El caso es que el ciudadano de la calle está hasta las pelotas de cierta tropa de mediocres que se han instalado en la Política, para disfrutar de la mamandurria que les engorda el bolsillo cada mes, a cambio de que tengamos que aguantarles con sus ocurrencias -buena parte de ellas lamentables, cuando no miserables-.
Y vengan días y lluevan panes, que decía el otro.
Ahora, andan a codazos entre ellos, para hacerse con un sitio de salida en las listas que los partidos confeccionarán en días próximos. La Política, en España, lleva ya unos años en plano de decadencia harto preocupante; golfadas y corruptelas aparte -que de ello ya ni merece la pena hablar con tanto que se ha hablado-.
En el Supremo, mientras, aburridas están las sesiones del juicio a los que dieron un golpe en Cataluña. Golpe contra el orden constitucional, dejémonos de historias. Corderitos parecen todos con sus invocaciones a la paz, al no hemos cometido delito alguno (las urnas aparecieron solas y el referéndum que nadie pagó), al somos presos políticos...
No podrán quejarse del trato exquisito que están recibiendo por parte del Tribunal. Pero también de Fiscales, abogados del Estado... que les interrogan con una delicadeza admirable, a poco que uno observe y se entretenga y aguante horas delante del canal 24 horas, o en el "streaming" que por los medios prolifera.
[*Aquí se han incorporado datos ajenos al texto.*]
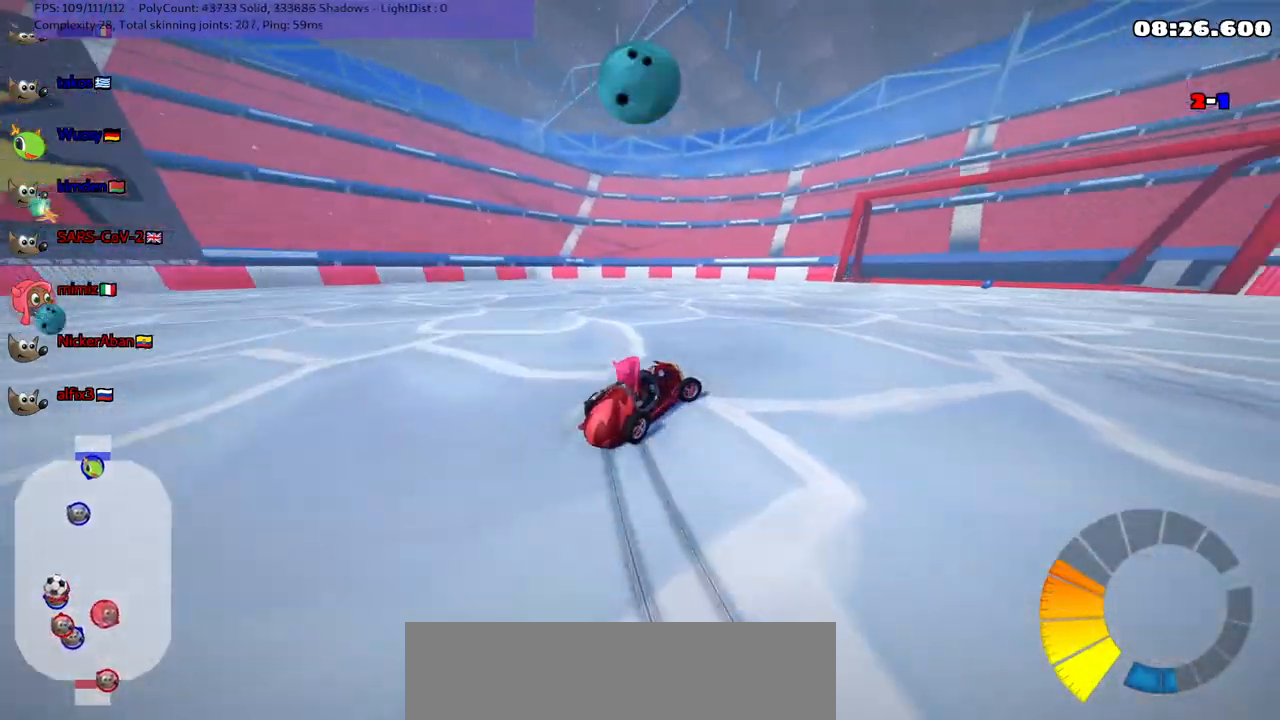
{"keys": ["m", "right", "up"], "events": []}
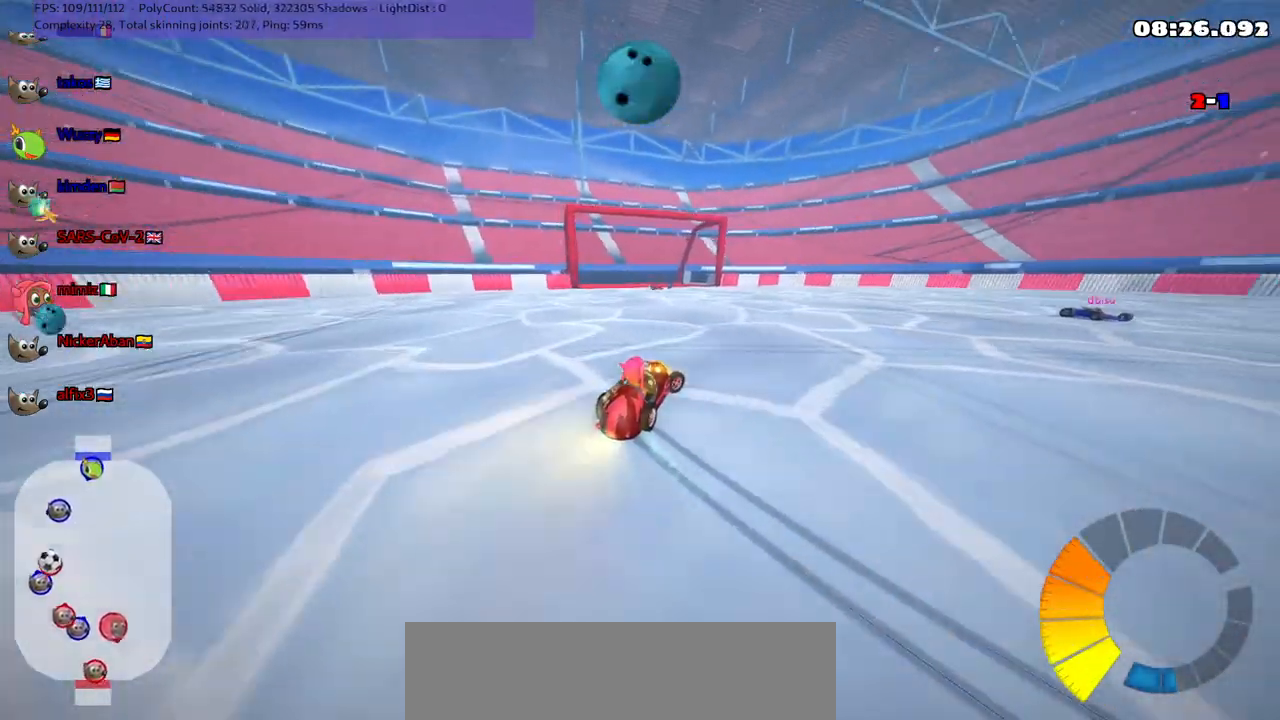
{"keys": ["up"], "events": [[83, "m", "up"], [83, "n", "down"], [183, "n", "up"], [467, "right", "up"]]}
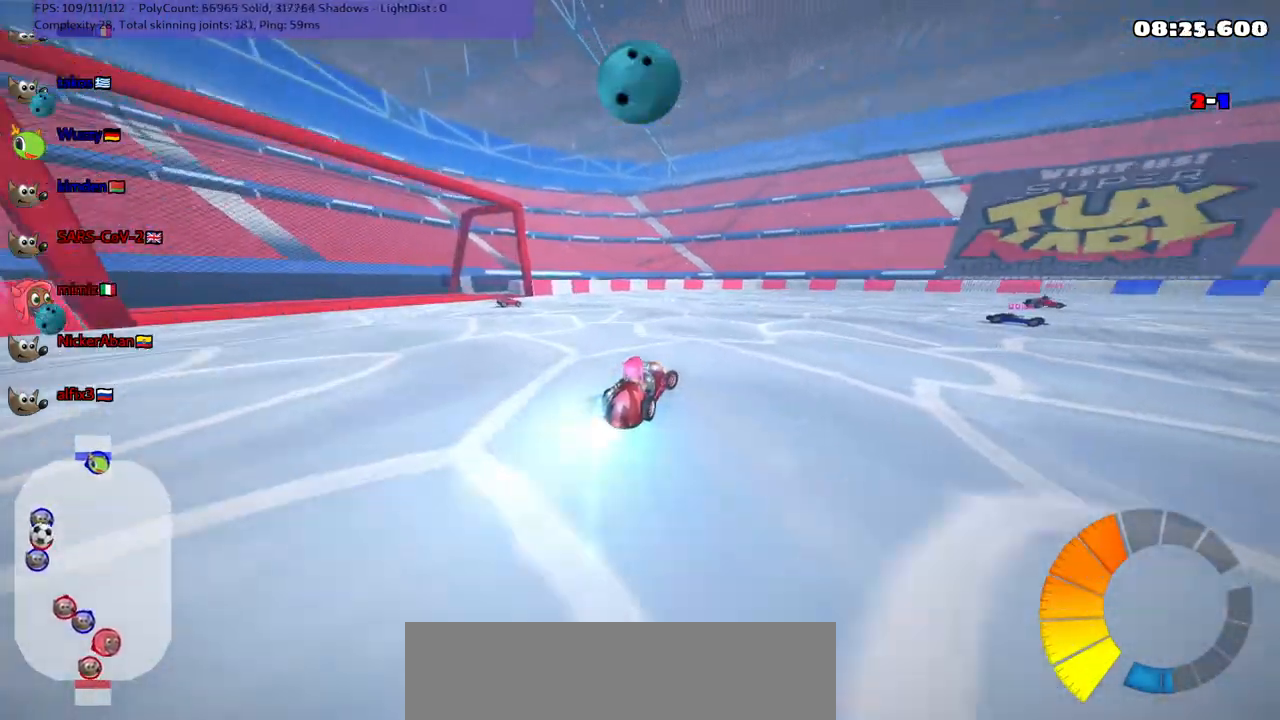
{"keys": ["left", "m", "right", "up"], "events": [[100, "m", "down"], [100, "right", "down"], [283, "left", "down"], [283, "right", "up"], [467, "right", "down"]]}
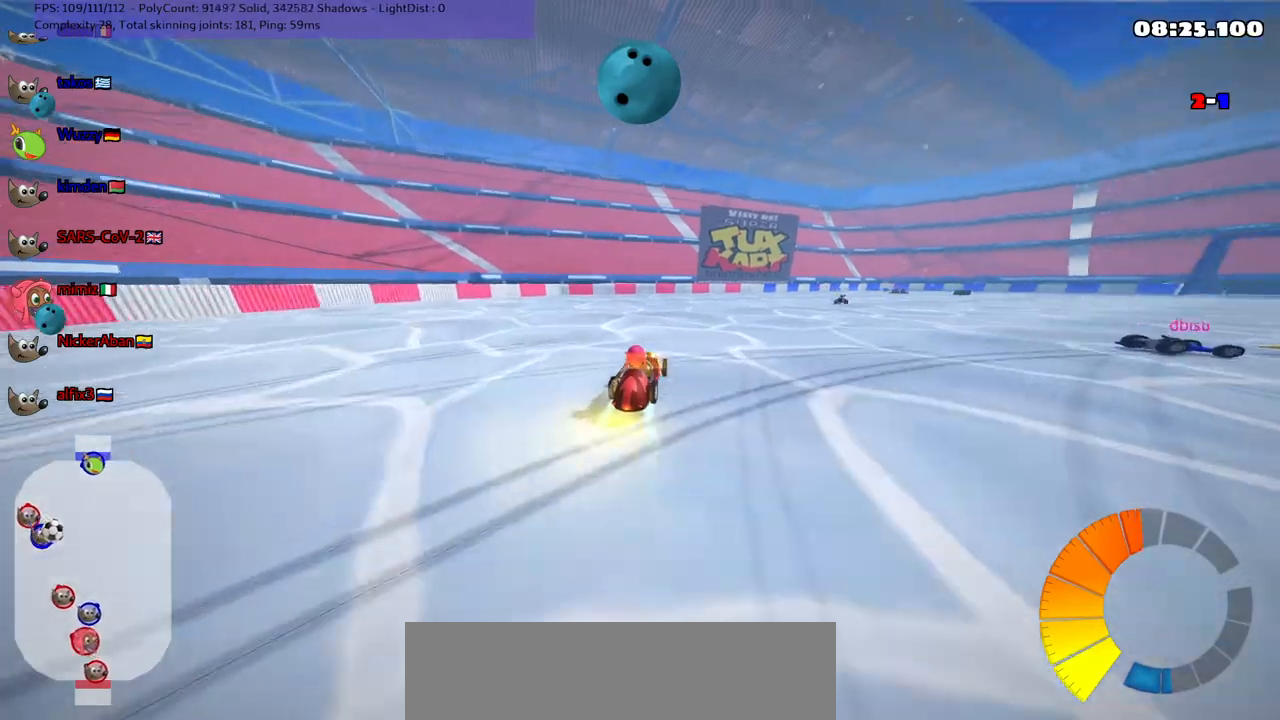
{"keys": ["n", "right", "up"], "events": [[167, "left", "up"], [167, "m", "up"], [483, "n", "down"]]}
Veremos en qué acaba todo...que esa es otra.
Anda España así, a las puertas del Carnaval y en semanas antes de la Santa. ¡Menuda primavera con el 28-A del doctor Sánchez!. Quien diga que no rebuscó la fecha, ¡qué equivocado está!. 
Pero después de leer lo del colchón y la pintura para el cuarto marital en Moncloa, pocas dudas quedan ya sobre el personaje. Eso sí, muy torpe es el tal Casado, que en su cara a cara de hoy en el Congreso, solo se le ocurre decirle a Sánchez que vaya empaquetando ya el colchón que en dos meses está saliendo de Moncloa. ¡Coño...! : saldrá el doctor Sánchez, pero el colchón -que se supone bueno-, si lo ha pagado el erario público (eso cabe pensar) debe quedarse en Moncloa. Claro que, aplicando la teoría de Sánchez, temeroso de que al siguiente usuario el colchón de Moncloa traspase las pulgas polìticas, el presidente siguiente debería ordenar la compra de otro colchón... Y así, con tanto cambio de presidente, vamos a juntarnos con un montón de colchones usados. Siendo ellos de excelente calidad, como se supone, seguro que en una institución de caridad que acoja a los sin techo cada noche, estarán encantados de recibir los colchones que, en Moncloa, cada nuevo usuario-presidente no quiera.
“¡Qué paísMiquelarenaqué país!”. O si lo prefieres : "¡Qué tropa, joder, qué tropa!"